Hamilton on inviolability 
of governmental contracts
Long before that, Alexander Hamilton, who was Secretary of the Treasury in the Cabinet of Washington, stated with his characteristic clarity and force the position of a contracting Government, as ours was a contracting Government when it borrowed money from the people and promised to pay in dollars containing 25.8 grains of gold:
"When a government enters into a contract with an individual, it deposes, as to the matter of the contract, its constitutional authority, and exchanges the character of legislator for that of a moral agent, with the same rights and obligations as an individual. Its promises may justly be considered as excepted out of its power to legislate, unless in aid of them. It is in theory impossible to reconcile the idea of a promise which obliges with a power to make a law which can vary the effect of it."[4]

4. Hamilton's Works, 518.
Hamilton was a member of the Constitutional Convention, which "told the world" that the new Government would pay the creditors of the old.

Constitutional Convention 
for payment of all debts
Among the final words of the Constitution are these:
"All debts contracted and engagements entered into before the adoption of this Constitution shall be as valid against the United States under this Constitution as under the Confederation."

(GIVEN INSTRUCTION A): Count how many lines of the records contain the string "entities". Reply with the number only.

Extracted data entries:
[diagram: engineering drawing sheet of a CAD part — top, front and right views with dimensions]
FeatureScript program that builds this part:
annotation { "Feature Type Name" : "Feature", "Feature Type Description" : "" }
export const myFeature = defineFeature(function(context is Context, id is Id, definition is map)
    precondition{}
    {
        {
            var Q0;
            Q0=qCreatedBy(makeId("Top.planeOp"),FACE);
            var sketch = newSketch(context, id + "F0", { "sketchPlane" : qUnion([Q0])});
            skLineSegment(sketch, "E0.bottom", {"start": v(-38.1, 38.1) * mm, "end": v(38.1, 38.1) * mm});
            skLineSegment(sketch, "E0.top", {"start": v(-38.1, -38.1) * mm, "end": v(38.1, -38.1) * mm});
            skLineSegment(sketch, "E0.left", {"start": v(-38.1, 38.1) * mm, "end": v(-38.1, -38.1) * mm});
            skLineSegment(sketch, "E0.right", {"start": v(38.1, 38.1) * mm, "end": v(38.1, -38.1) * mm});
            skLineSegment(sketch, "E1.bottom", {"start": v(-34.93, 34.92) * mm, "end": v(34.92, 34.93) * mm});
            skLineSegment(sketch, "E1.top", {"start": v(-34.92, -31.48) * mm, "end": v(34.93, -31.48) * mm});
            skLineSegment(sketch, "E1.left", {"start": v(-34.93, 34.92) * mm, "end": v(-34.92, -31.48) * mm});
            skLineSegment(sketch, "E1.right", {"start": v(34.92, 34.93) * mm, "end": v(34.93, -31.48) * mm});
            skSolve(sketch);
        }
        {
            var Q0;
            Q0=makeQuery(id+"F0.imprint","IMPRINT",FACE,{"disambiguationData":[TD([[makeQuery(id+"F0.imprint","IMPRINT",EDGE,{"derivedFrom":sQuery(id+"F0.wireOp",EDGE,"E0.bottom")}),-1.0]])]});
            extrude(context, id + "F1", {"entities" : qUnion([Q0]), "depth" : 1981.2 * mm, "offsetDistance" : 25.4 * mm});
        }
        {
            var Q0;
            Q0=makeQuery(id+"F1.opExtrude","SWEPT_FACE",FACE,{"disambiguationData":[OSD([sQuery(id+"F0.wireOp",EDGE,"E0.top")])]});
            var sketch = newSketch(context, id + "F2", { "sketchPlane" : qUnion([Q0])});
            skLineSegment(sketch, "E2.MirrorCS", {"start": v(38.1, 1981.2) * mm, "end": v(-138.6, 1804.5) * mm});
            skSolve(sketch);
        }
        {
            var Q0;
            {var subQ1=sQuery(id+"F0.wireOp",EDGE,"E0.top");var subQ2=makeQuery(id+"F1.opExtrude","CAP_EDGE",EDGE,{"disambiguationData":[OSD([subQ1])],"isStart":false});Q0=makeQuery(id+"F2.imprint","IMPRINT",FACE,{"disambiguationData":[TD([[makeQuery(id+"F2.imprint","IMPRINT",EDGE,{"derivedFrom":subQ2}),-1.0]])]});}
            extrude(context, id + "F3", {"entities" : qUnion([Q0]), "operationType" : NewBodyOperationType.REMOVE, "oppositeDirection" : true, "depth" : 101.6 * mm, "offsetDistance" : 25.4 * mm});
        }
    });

(GIVEN INSTRUCTION B): Carry on the passage on Hamilton and the binding force of government debts, starting right after its last sentence.

(REPLY A): 2

(REPLY B):
That provision gave the United States high standing and credit among the nations.

On the morality of government respecting its debt, Madison made this interesting observation ( The Federalist , No. 43):
"This can only be considered a declaratory proposition; and may have been inserted, among other reasons, for the satisfaction of the foreign creditors of the United States, who cannot be strangers to the pretended doctrine that a change in the political form of civil society has the magical effect of dissolving its moral obligations."

The fine example set to the nations by the Constitutional Convention has not been accepted by them.

Once we upbraided governments of Europe for repudiating the obligations to us which they had incurred for World War I. But we can do that no longer.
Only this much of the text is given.